- **Data for the task**:
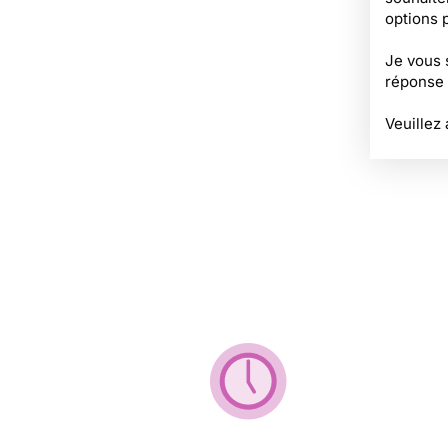
options p
Je vous 
réponse 
Veuillez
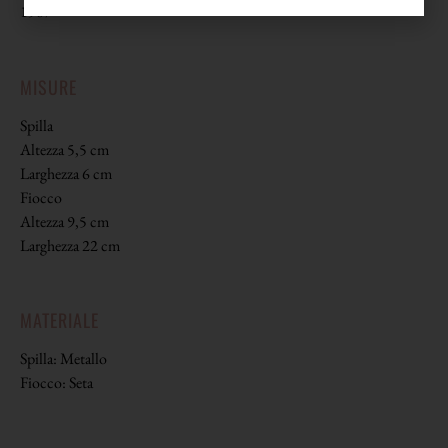
1987
MISURE
Spilla
Altezza 5,5 cm
Larghezza 6 cm
Fiocco
Altezza 9,5 cm
Larghezza 22 cm
MATERIALE
Spilla: Metallo
Fiocco: Seta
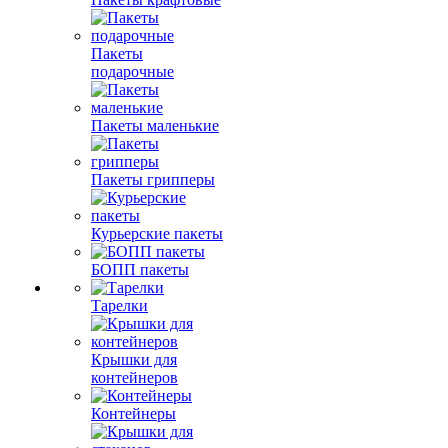
Пакеты
подарочные
Пакеты маленькие
Пакеты грипперы
Курьерские пакеты
БОПП пакеты
Тарелки
Крышки для
контейнеров
Контейнеры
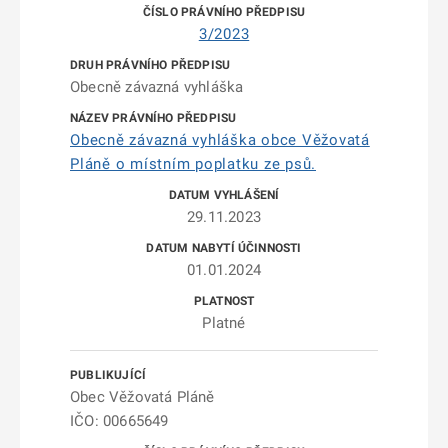
3/2023
Obecně závazná vyhláška
Obecně závazná vyhláška obce Věžovatá
Pláně o místním poplatku ze psů.
29.11.2023
01.01.2024
Platné
Obec Věžovatá Pláně
IČO: 00665649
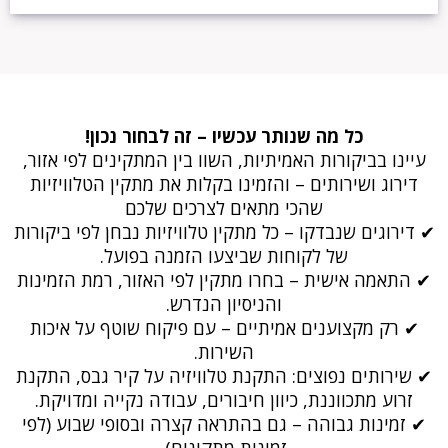
כל מה שנותר עכשיו – זה לבחור נכון!
עיינו בביקורות האמיתיות, השוו בין המתקינים לפי אזור,
דירוג ושירותים – והזמינו בקלות את מתקין הטלוויזיות
שהכי מתאים לצרכים שלכם
✔ דירוגים שנבדקו – כל מתקין טלוויזיות נבחן לפי ביקורות
של לקוחות שביצעו הזמנה בפועל.
✔ התאמה אישית – בחרו מתקין לפי האזור, רמת הזמינות
והניסיון הנדרש.
✔ רק מקצוענים אמיתיים – עם פיקוח שוטף על איכות
השירות.
✔ שירותים נפוצים: התקנת טלוויזיה על קיר גבס, התקנת
זרוע מתכווננת, כיוון חיבורים, עבודה נקייה ומדויקת.
✔ זמינות גבוהה – גם בהתראה קצרה ובסופי שבוע (לפי
זמינות מתקינים).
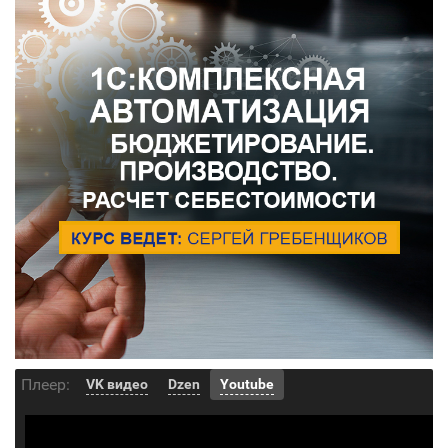
Плеер:
VK видео
Dzen
Youtube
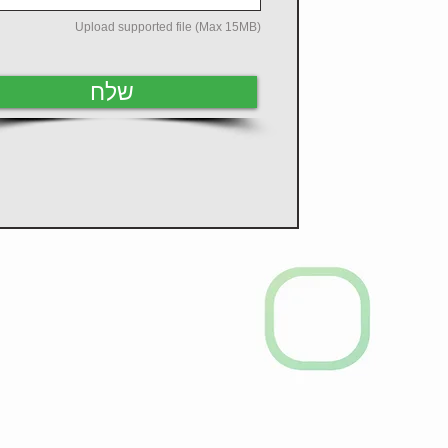
Upload supported file (Max 15MB)
שלח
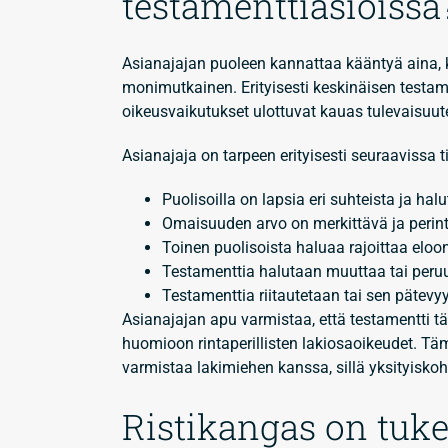
testamenttiasioissa
Asianajajan puoleen kannattaa kääntyä aina, k
monimutkainen. Erityisesti keskinäisen testam
oikeusvaikutukset ulottuvat kauas tulevaisuuteen
Asianajaja on tarpeen erityisesti seuraavissa t
Puolisoilla on lapsia eri suhteista ja hal
Omaisuuden arvo on merkittävä ja perint
Toinen puolisoista haluaa rajoittaa elo
Testamenttia halutaan muuttaa tai peru
Testamenttia riitautetaan tai sen pätevy
Asianajajan apu varmistaa, että testamentti tä
huomioon rintaperillisten lakiosaoikeudet. Täm
varmistaa lakimiehen kanssa, sillä yksityiskoh
Ristikangas on tuke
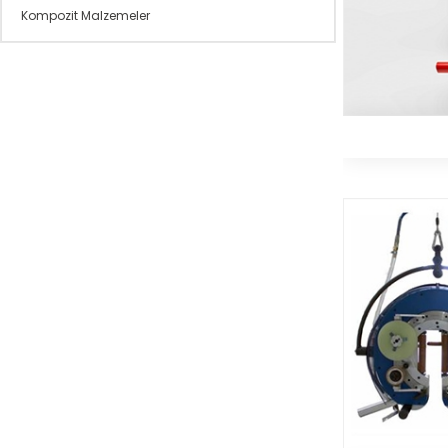
Kompozit Malzemeler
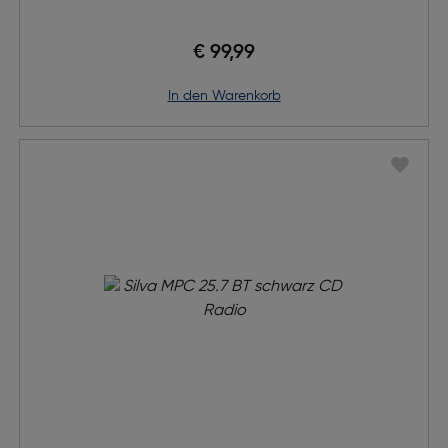
€ 99,99
in den Warenkorb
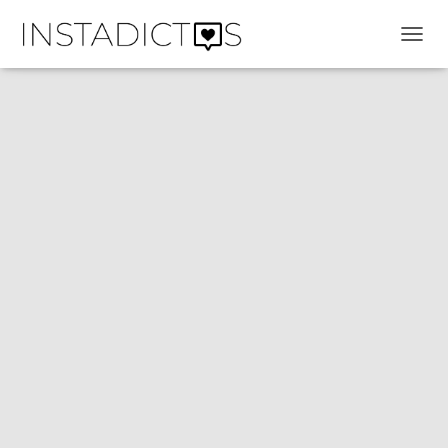
C
A
M
B
I
A
R
M
O
D
O
D
E
N
A
V
E
G
A
C
I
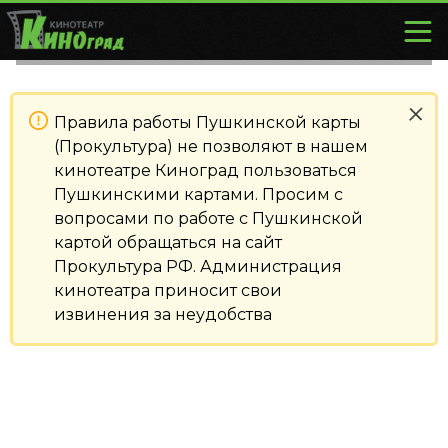
Правила работы Пушкинской карты
(Прокультура) не позволяют в нашем
кинотеатре Киноград пользоваться
Пушкинскими картами. Просим с
вопросами по работе с Пушкинской
картой обращаться на сайт
Прокультура РФ. Администрация
кинотеатра приносит свои
извинения за неудобства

- **Task item**: Copy nothing but the lines above from the one with "Asianajajan puoleen kannattaa kääntyä aina, k" through the end of the material, word for word, and drop the pictures.

- **Response to this exercise**:
Asianajajan puoleen kannattaa kääntyä aina, k
monimutkainen. Erityisesti keskinäisen testam
oikeusvaikutukset ulottuvat kauas tulevaisuuteen
Asianajaja on tarpeen erityisesti seuraavissa t
Puolisoilla on lapsia eri suhteista ja hal
Omaisuuden arvo on merkittävä ja perint
Toinen puolisoista haluaa rajoittaa elo
Testamenttia halutaan muuttaa tai peru
Testamenttia riitautetaan tai sen pätevy
Asianajajan apu varmistaa, että testamentti tä
huomioon rintaperillisten lakiosaoikeudet. Täm
varmistaa lakimiehen kanssa, sillä yksityiskoh
Ristikangas on tuke
Kompozit Malzemeler
€ 99,99
in den Warenkorb
C
A
M
B
I
A
R
M
O
D
O
D
E
N
A
V
E
G
A
C
I
Правила работы Пушкинской карты
(Прокультура) не позволяют в нашем
кинотеатре Киноград пользоваться
Пушкинскими картами. Просим с
вопросами по работе с Пушкинской
картой обращаться на сайт
Прокультура РФ. Администрация
кинотеатра приносит свои
извинения за неудобства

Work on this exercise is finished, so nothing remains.